Mechanism of Forced-Copy-Choice RNA Recombination by Enteroviral RNA-Dependent RNA Polymerases.

Forced-copy-choice recombination occurs at the end of a template, differing from copy-choice recombination, which happens at internal positions. This mechanism may produce full-length genomes from fragments created by host antiviral responses. Previous studies from our laboratory demonstrated that poliovirus (PV) RNA-dependent RNA polymerase (RdRp) switches to an "acceptor" template when initiated on a heteropolymeric RNA-primed "donor" template. Surprisingly, recombinants showed template switching from the 3'-end of the donor template. We have developed a primed-template system to study PV RdRp-catalyzed forced-copy-choice RNA recombination. PV RdRp adds a single, nontemplated nucleotide to the 3'-end of a blunt-ended, double-stranded RNA product, forming a "plus-one" intermediate essential for template switching. Nontemplated addition of CMP was favored over AMP and GMP (80:20:1); UMP addition was negligible. A single basepair between the plus-one intermediate and the 3'-end of the acceptor template was necessary and sufficient for template switching, which could occur without RdRp dissociation.

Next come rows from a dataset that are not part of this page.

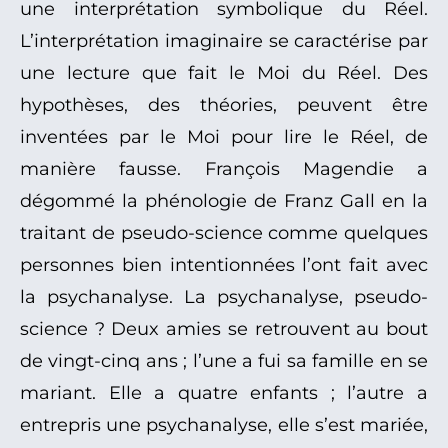
une interprétation symbolique du Réel.
L’interprétation imaginaire se caractérise par
une lecture que fait le Moi du Réel. Des
hypothèses, des théories, peuvent être
inventées par le Moi pour lire le Réel, de
manière fausse. François Magendie a
dégommé la phénologie de Franz Gall en la
traitant de pseudo-science comme quelques
personnes bien intentionnées l’ont fait avec
la psychanalyse. La psychanalyse, pseudo-
science ? Deux amies se retrouvent au bout
de vingt-cinq ans ; l’une a fui sa famille en se
mariant. Elle a quatre enfants ; l’autre a
entrepris une psychanalyse, elle s’est mariée,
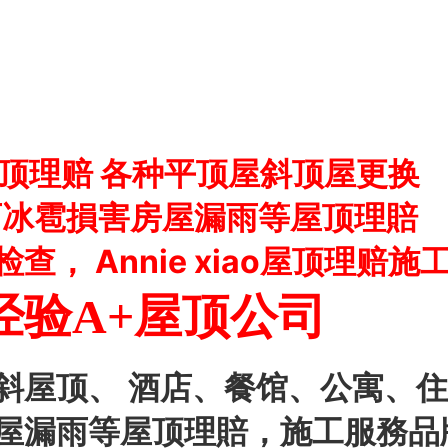
ao屋顶理赔 各种平顶屋斜顶屋更换
雨冰雹損害房屋漏雨等屋顶理賠
， Annie xiao屋顶理赔施
经验A+屋顶公司
斜屋顶、 酒店、餐馆、公寓、住
屋漏雨等屋顶理賠，施工服務
品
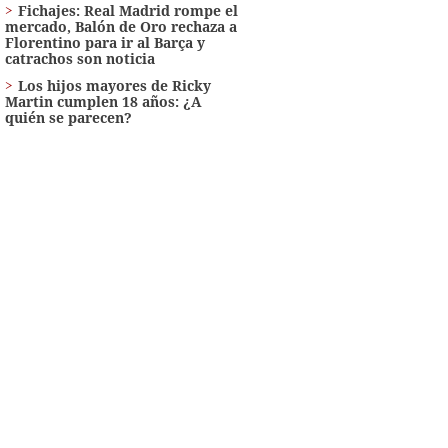
Fichajes: Real Madrid rompe el
mercado, Balón de Oro rechaza a
Florentino para ir al Barça y
catrachos son noticia
Los hijos mayores de Ricky
Martin cumplen 18 años: ¿A
quién se parecen?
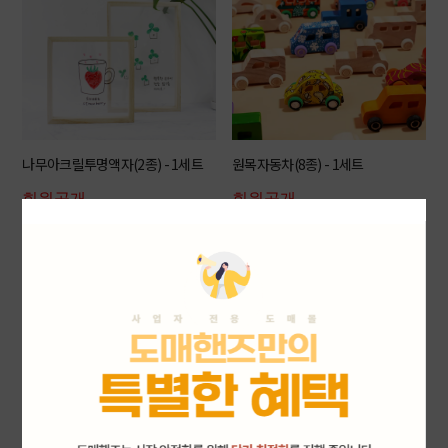
나무아크릴투명액자(2종) - 1세트
원목자동차(8종) - 1세트
회원공개
회원공개
상품 더보기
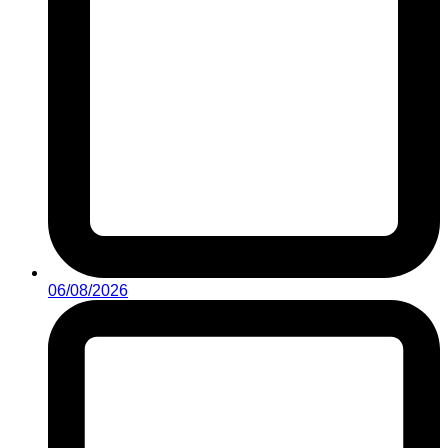
06/08/2026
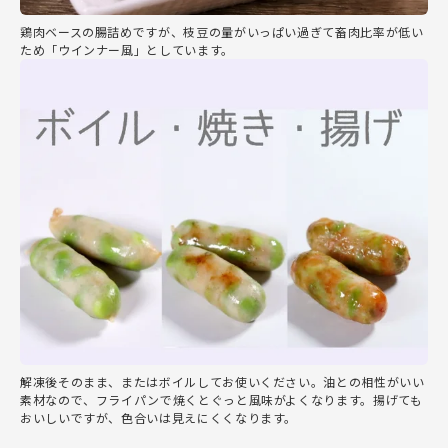
鶏肉ベースの腸詰めですが、枝豆の量がいっぱい過ぎて畜肉比率が低い
ため「ウインナー風」としています。
解凍後そのまま、またはボイルしてお使いください。油との相性がいい
素材なので、フライパンで焼くとぐっと風味がよくなります。揚げても
おいしいですが、色合いは見えにくくなります。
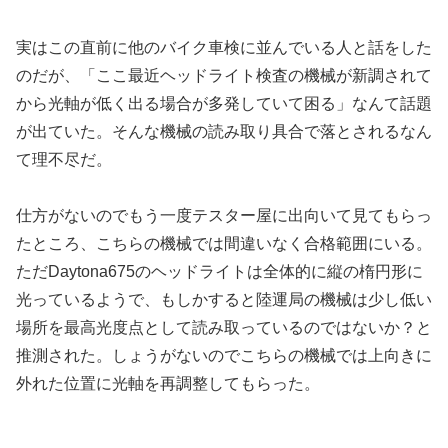
実はこの直前に他のバイク車検に並んでいる人と話をした
のだが、「ここ最近ヘッドライト検査の機械が新調されて
から光軸が低く出る場合が多発していて困る」なんて話題
が出ていた。そんな機械の読み取り具合で落とされるなん
て理不尽だ。
仕方がないのでもう一度テスター屋に出向いて見てもらっ
たところ、こちらの機械では間違いなく合格範囲にいる。
ただDaytona675のヘッドライトは全体的に縦の楕円形に
光っているようで、もしかすると陸運局の機械は少し低い
場所を最高光度点として読み取っているのではないか？と
推測された。しょうがないのでこちらの機械では上向きに
外れた位置に光軸を再調整してもらった。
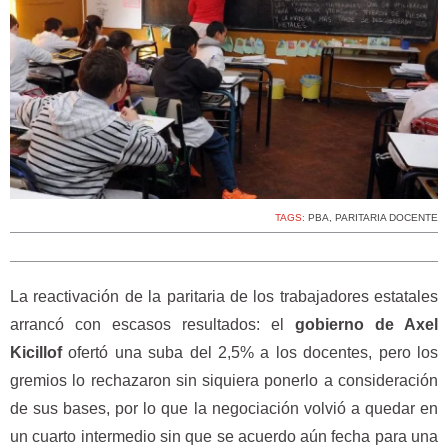
TAGS:
PBA
,
PARITARIA DOCENTE
La reactivación de la paritaria de los trabajadores estatales
arrancó con escasos resultados: el
gobierno de Axel
Kicillof
ofertó una suba del 2,5% a los docentes, pero los
gremios lo rechazaron sin siquiera ponerlo a consideración
de sus bases, por lo que la negociación volvió a quedar en
un cuarto intermedio sin que se acuerdo aún fecha para una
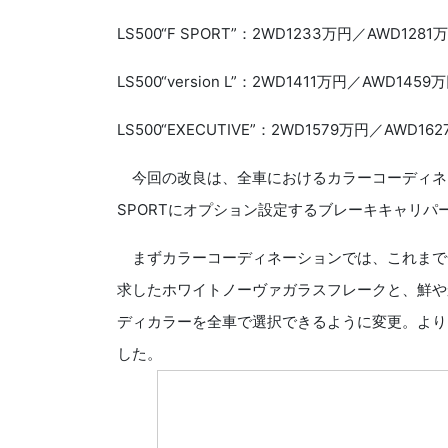
LS500“F SPORT”：2WD1233万円／AWD1281
LS500“version L”：2WD1411万円／AWD1459
LS500“EXECUTIVE”：2WD1579万円／AWD16
今回の改良は、全車におけるカラーコーディネ
SPORTにオプション設定するブレーキキャリ
まずカラーコーディネーションでは、これまで
求したホワイトノーヴァガラスフレークと、鮮や
ディカラーを全車で選択できるように変更。より
した。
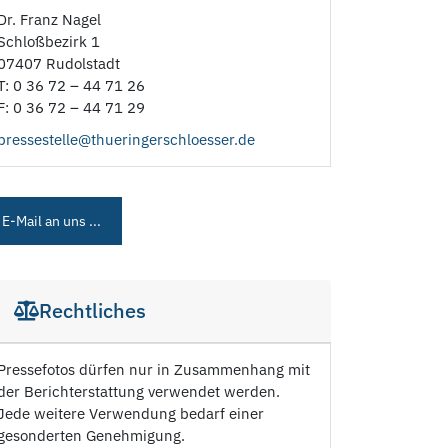
Dr. Franz Nagel
Schloßbezirk 1
07407 Rudolstadt
T: 0 36 72 – 44 71 26
F: 0 36 72 – 44 71 29
pressestelle@thueringerschloesser.de
E-Mail an uns ...
Rechtliches
Pressefotos dürfen nur in Zusammenhang mit
der Berichterstattung verwendet werden.
Jede weitere Verwendung bedarf einer
gesonderten Genehmigung.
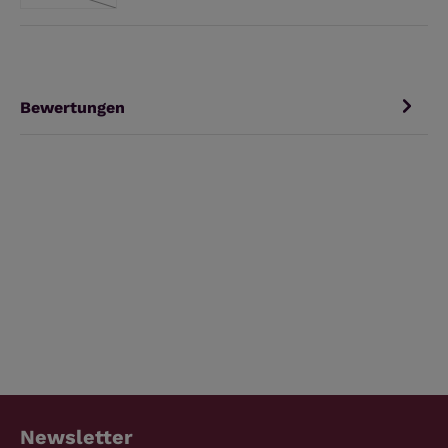
(Diese Option ist zurzeit nicht verfügbar.)
Bewertungen
Newsletter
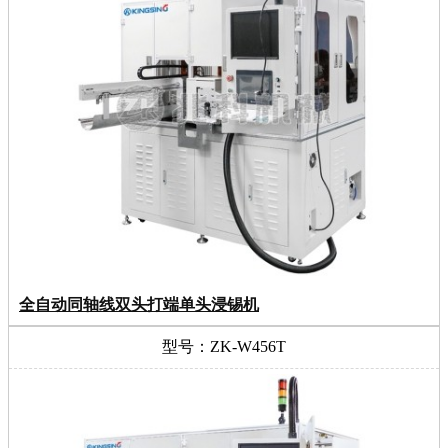
全自动同轴线双头打端单头浸锡机
型号：ZK-W456T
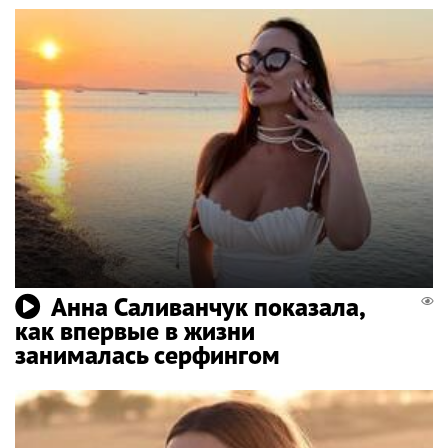
Анна Саливанчук показала,
как впервые в жизни
занималась серфингом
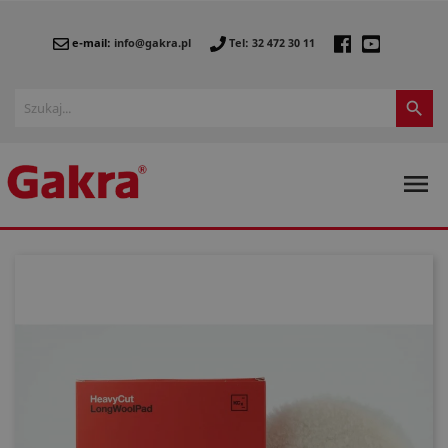
e-mail:
info@gakra.pl
Tel: 32 472 30 11


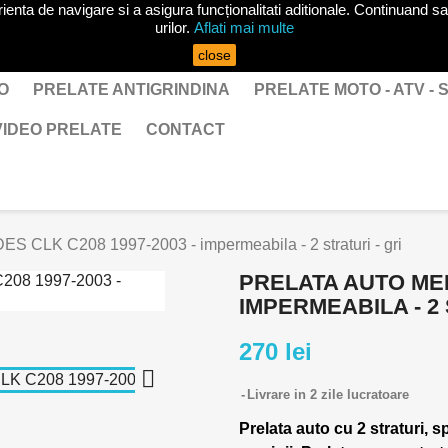
ta de navigare si a asigura funcționalitati aditionale. Continuand sa 
urilor.
Aflati mai multe
close
O
PRELATE ANTIGRINDINA
PRELATE MOTO - ATV -
VIDEO PRELATE
CONTACT
S CLK C208 1997-2003 - impermeabila - 2 straturi - gri
PRELATA AUTO MER
IMPERMEABILA - 2 
270 lei

Livrare in 2 zile lucratoare
Prelata auto cu 2 straturi, s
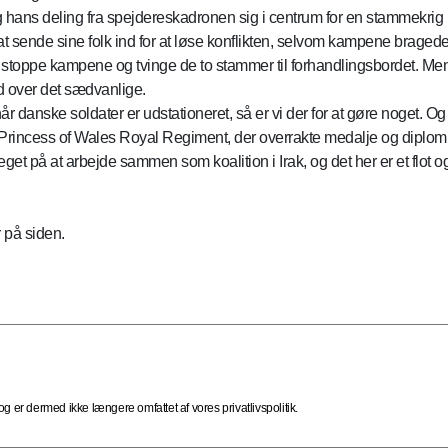
hans deling fra spejdereskadronen sig i centrum for en stammekrig i d
at sende sine folk ind for at løse konflikten, selvom kampene braged
 stoppe kampene og tvinge de to stammer til forhandlingsbordet. Men
ud over det sædvanlige.
r danske soldater er udstationeret, så er vi der for at gøre noget. Og f
Princess of Wales Royal Regiment, der overrakte medalje og diplom til
eget på at arbejde sammen som koalition i Irak, og det her er et flot 
 på siden.
 er dermed ikke længere omfattet af vores privatlivspolitik.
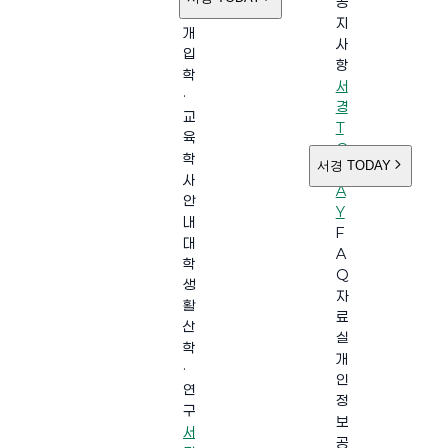
공
소
지
개
사
입
항
학
서
·
경
교
T
육
O
학
서경 TODAY
D
사
A
안
Y
내
F
대
A
학
Q
생
자
활
료
산
실
학
개
·
인
연
정
구
보
서
공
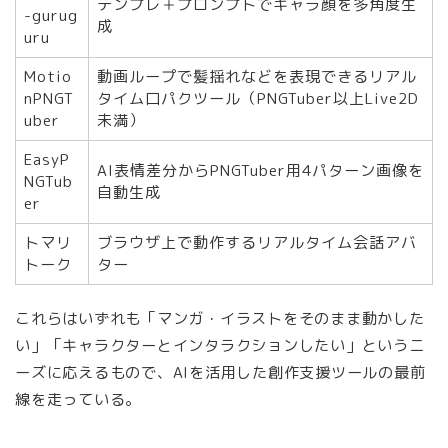
テンプレ＋プロンプトでキャラ顔を多角度生
-gurug
成
uru
Motio
動画ループで髪揺れなどを表現できるリアル
nPNGT
タイム口パクツール（PNGTuber以上Live2D
uber
未満）
EasyP
AI表情差分からPNGTuber用4パターン画像を
NGTub
自動生成
er
トマリ
ブラウザ上で動作するリアルタイム会話アバ
トーク
ター
これらはいずれも「マンガ・イラストをそのまま動かした
い」「キャラクターとインタラクションしたい」というニ
ーズに応えるもので、AIを活用した創作支援ツールの最前
線を走っている。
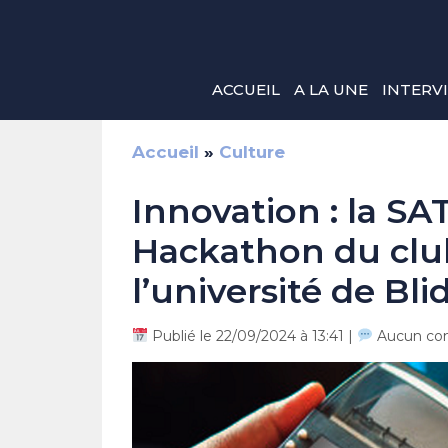
Aller
au
contenu
ACCUEIL
A LA UNE
INTERV
Accueil
»
Culture
Innovation : la 
Hackathon du club
l’université de Bli
Publié le 22/09/2024 à 13:41 |
Aucun co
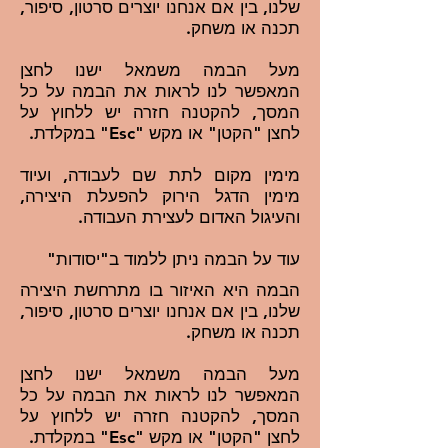
שלנו, בין אם אנחנו יוצרים סרטון, סיפור,
תכנה או משחק.
מעל הבמה משמאל ישנו לחצן
המאפשר לנו לראות את הבמה על כל
המסך, להקטנה חזרה יש ללחוץ על
לחצן "הקטן" או מקש "Esc" במקלדת.
מימין מקום לתת שם לעבודה, ועיוד
מימין הדגל הירוק להפעלת היצירה,
והעיגול האדום לעצירת העבודה.
עוד על הבמה ניתן ללמוד ב"יסודות"
הבמה היא האיזור בו מתרחשת היצירה
שלנו, בין אם אנחנו יוצרים סרטון, סיפור,
תכנה או משחק.
מעל הבמה משמאל ישנו לחצן
המאפשר לנו לראות את הבמה על כל
המסך, להקטנה חזרה יש ללחוץ על
לחצן "הקטן" או מקש "Esc" במקלדת.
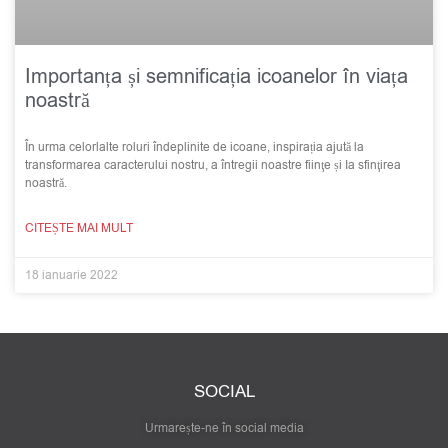
Importanța și semnificația icoanelor în viața
noastră
În urma celorlalte roluri îndeplinite de icoane, inspirația ajută la
transformarea caracterului nostru, a întregii noastre fiinţe și Ia sfinţirea
noastră.
CITEȘTE MAI MULT
18 ianuarie 2022
SOCIAL
Urmarește-ne în social media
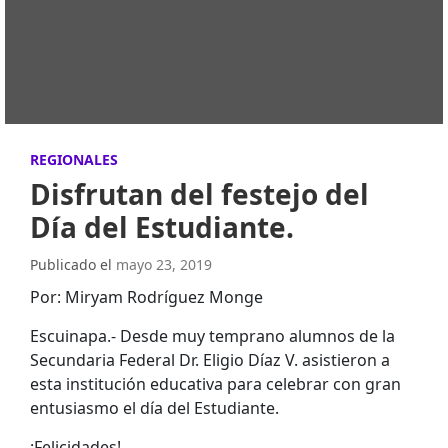
REGIONALES
Disfrutan del festejo del
Día del Estudiante.
Publicado el
mayo 23, 2019
Por: Miryam Rodríguez Monge
Escuinapa.- Desde muy temprano alumnos de la
Secundaria Federal Dr. Eligio Díaz V. asistieron a
esta institución educativa para celebrar con gran
entusiasmo el día del Estudiante.
¡Felicidades!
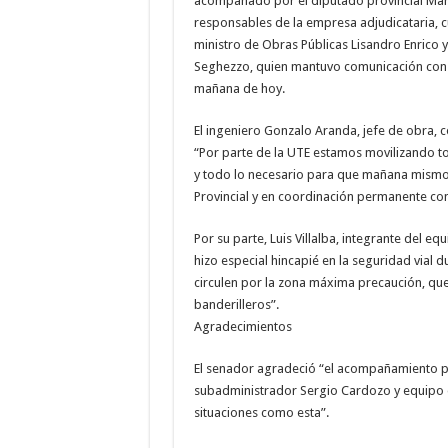
acompañado por el diputado provincial Marc
responsables de la empresa adjudicataria, c
ministro de Obras Públicas Lisandro Enrico y
Seghezzo, quien mantuvo comunicación con l
mañana de hoy.
El ingeniero Gonzalo Aranda, jefe de obra, 
“Por parte de la UTE estamos movilizando t
y todo lo necesario para que mañana mismo 
Provincial y en coordinación permanente con 
Por su parte, Luis Villalba, integrante del eq
hizo especial hincapié en la seguridad vial d
circulen por la zona máxima precaución, que 
banderilleros”.
Agradecimientos
El senador agradeció “el acompañamiento p
subadministrador Sergio Cardozo y equipo d
situaciones como esta”.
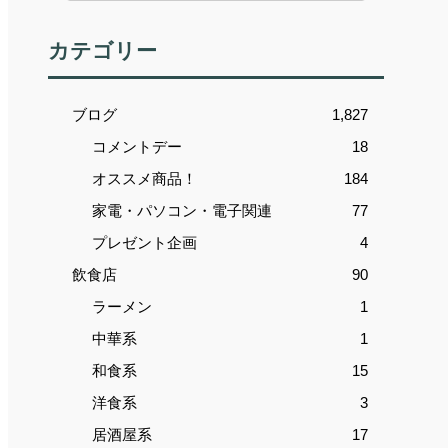
カテゴリー
ブログ
1,827
コメントデー
18
オススメ商品！
184
家電・パソコン・電子関連
77
プレゼント企画
4
飲食店
90
ラーメン
1
中華系
1
和食系
15
洋食系
3
居酒屋系
17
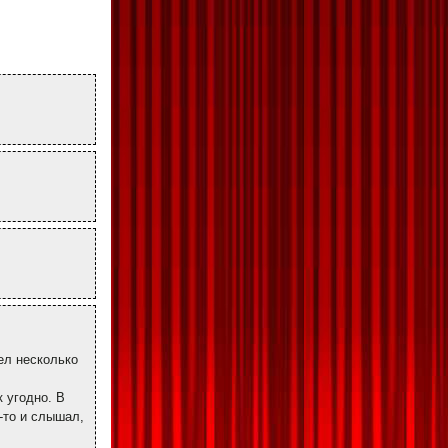
ел несколько
к угодно. В
-то и слышал,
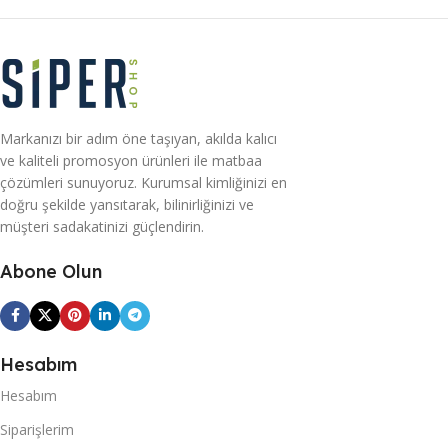
Markanızı bir adım öne taşıyan, akılda kalıcı
ve kaliteli promosyon ürünleri ile matbaa
çözümleri sunuyoruz. Kurumsal kimliğinizi en
doğru şekilde yansıtarak, bilinirliğinizi ve
müşteri sadakatinizi güçlendirin.
Abone Olun
Hesabım
Hesabım
Siparişlerim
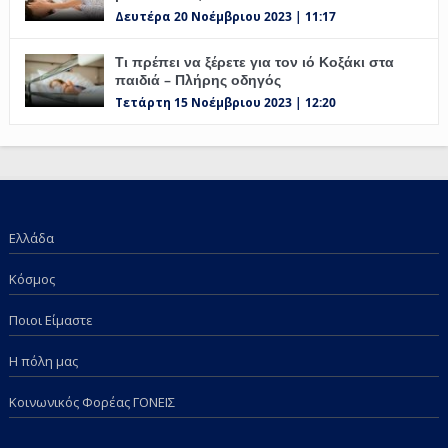
Δευτέρα 20 Νοέμβριου 2023 | 11:17
Τι πρέπει να ξέρετε για τον ιό Κοξάκι στα
παιδιά – Πλήρης οδηγός
Τετάρτη 15 Νοέμβριου 2023 | 12:20
Ελλάδα
Κόσμος
Ποιοι Είμαστε
Η πόλη μας
Κοινωνικός Φορέας ΓΟΝΕΙΣ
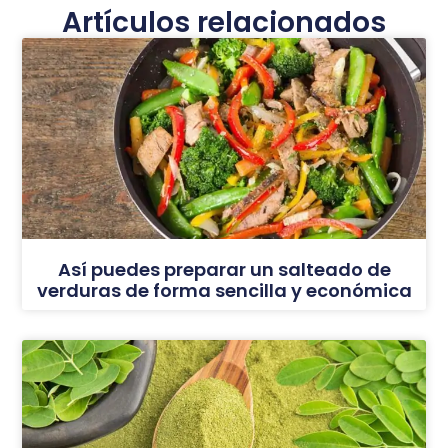
Artículos relacionados
Así puedes preparar un salteado de
verduras de forma sencilla y económica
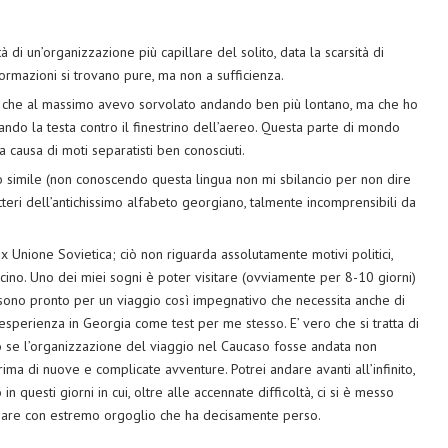
 di un’organizzazione più capillare del solito, data la scarsità di
formazioni si trovano pure, ma non a sufficienza.
a che al massimo avevo sorvolato andando ben più lontano, ma che ho
do la testa contro il finestrino dell’aereo. Questa parte di mondo
a causa di moti separatisti ben conosciuti.
 simile (non conoscendo questa lingua non mi sbilancio per non dire
tteri dell’antichissimo alfabeto georgiano, talmente incomprensibili da
x Unione Sovietica; ciò non riguarda assolutamente motivi politici,
vicino. Uno dei miei sogni è poter visitare (ovviamente per 8-10 giorni)
e sono pronto per un viaggio così impegnativo che necessita anche di
’esperienza in Georgia come test per me stesso. E’ vero che si tratta di
ò se l’organizzazione del viaggio nel Caucaso fosse andata non
ma di nuove e complicate avventure. Potrei andare avanti all’infinito,
 questi giorni in cui, oltre alle accennate difficoltà, ci si è messo
cipare con estremo orgoglio che ha decisamente perso.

Formation of the plus-one intermediate was rate limiting for template switching. PV RdRp also utilized synthetic, preformed intermediates, including those with UMP 3'-overhangs. Reactions showed up to five consecutive template-switching events, consistent with a repair function for this form of recombination. PV RdRp may exclude UMP during forced-copy-choice RNA recombination to preclude creation of nonsense mutations during RNA fragment assembly. Several other picornaviral RdRps were evaluated, and all were capable of RNA fragment assembly to some extent. Lastly, we propose a structure-based hypothesis for the PV RdRp-plus-one intermediate complex based on an elongating PV RdRp structure.